_DATA_
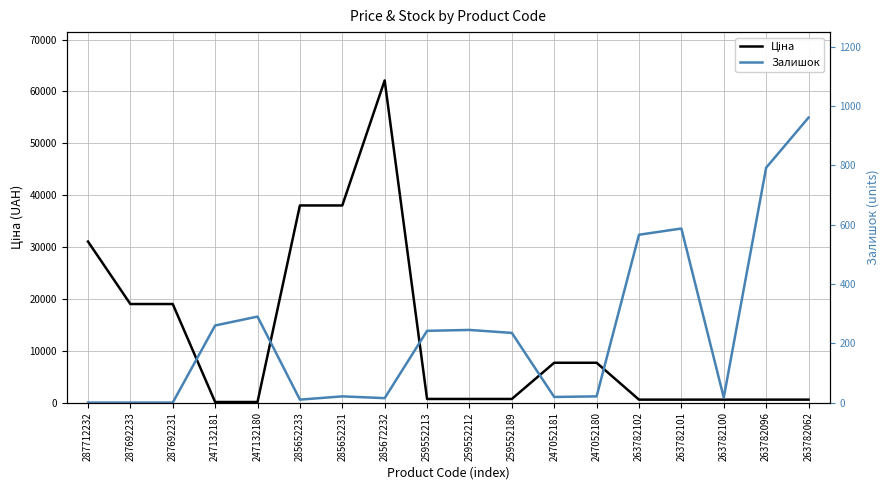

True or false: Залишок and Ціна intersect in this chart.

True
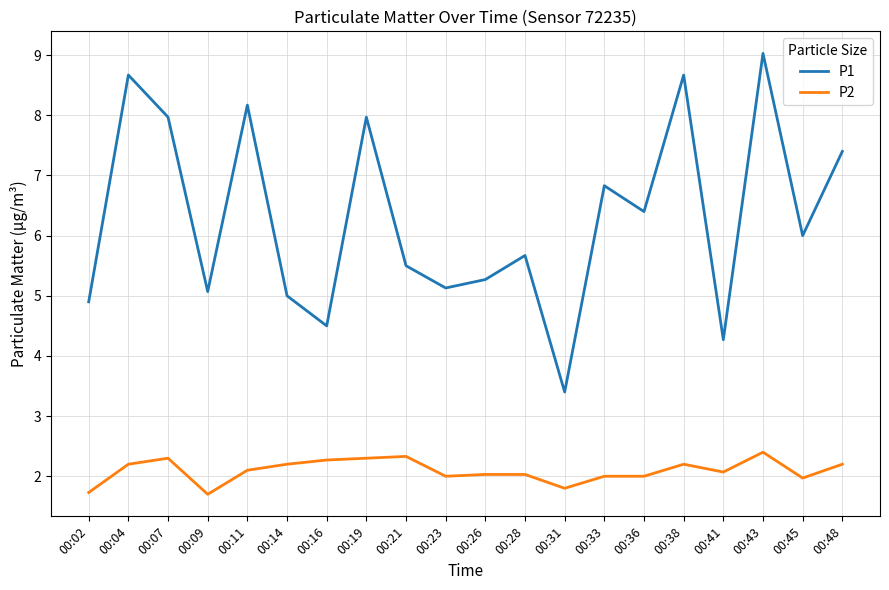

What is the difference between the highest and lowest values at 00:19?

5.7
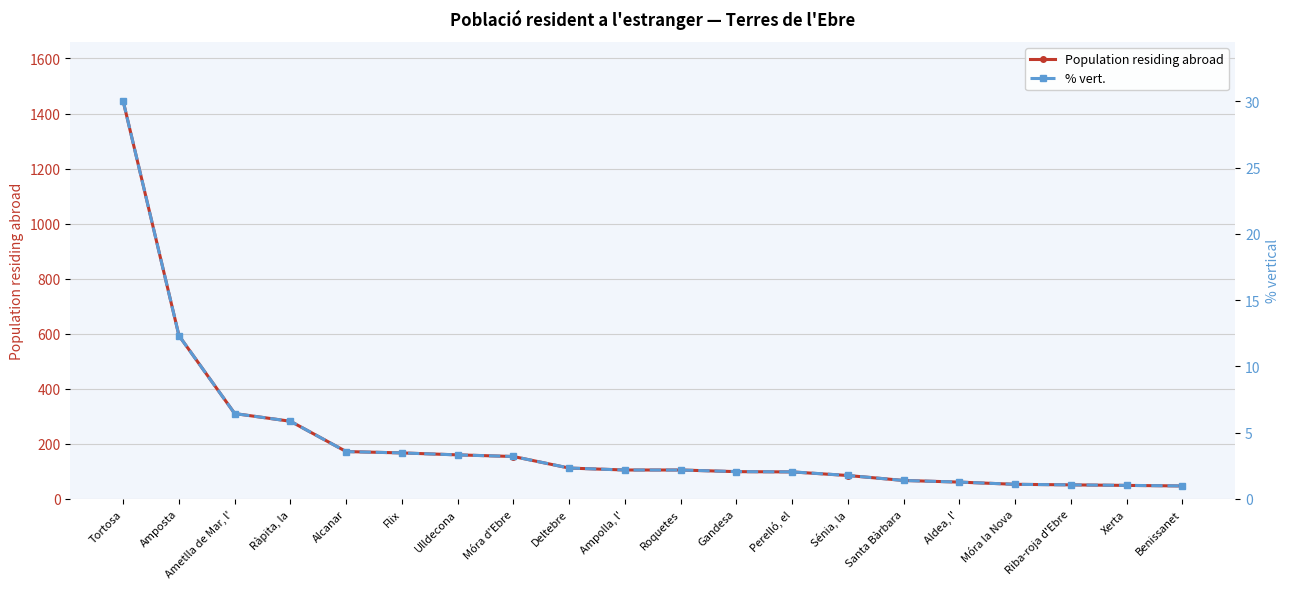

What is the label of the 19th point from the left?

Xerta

* * *

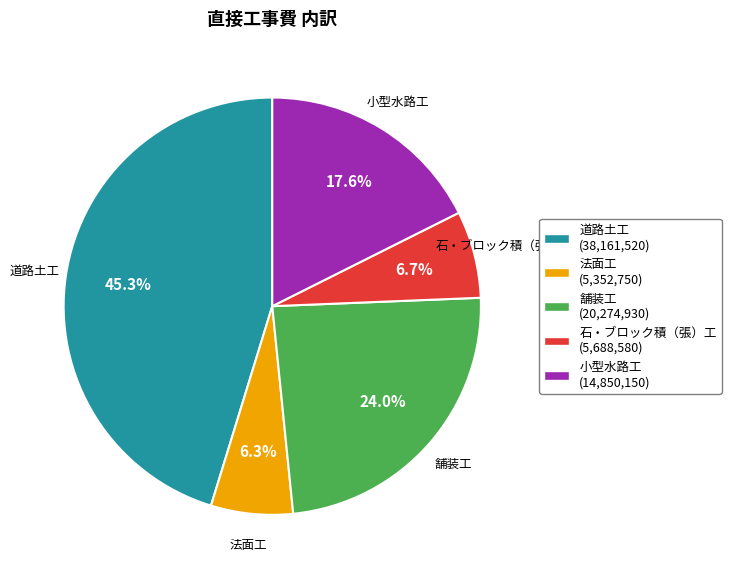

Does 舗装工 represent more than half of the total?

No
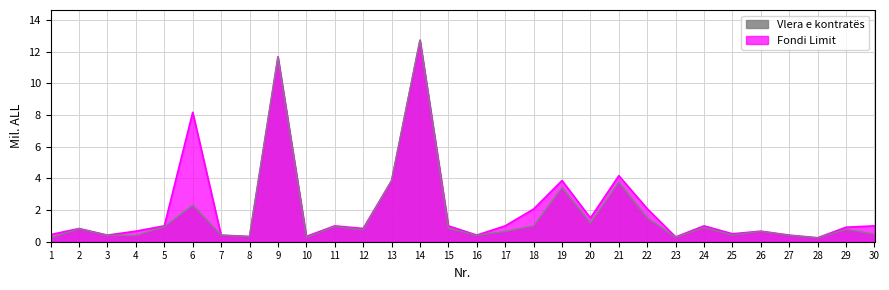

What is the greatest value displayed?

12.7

_TASK TO COMPLETE_
Count the lines in the material above that contain the string "What", treating uppercase and lowercase as different. Give only the number.

_OUTPUT FOR THIS EXERCISE_
3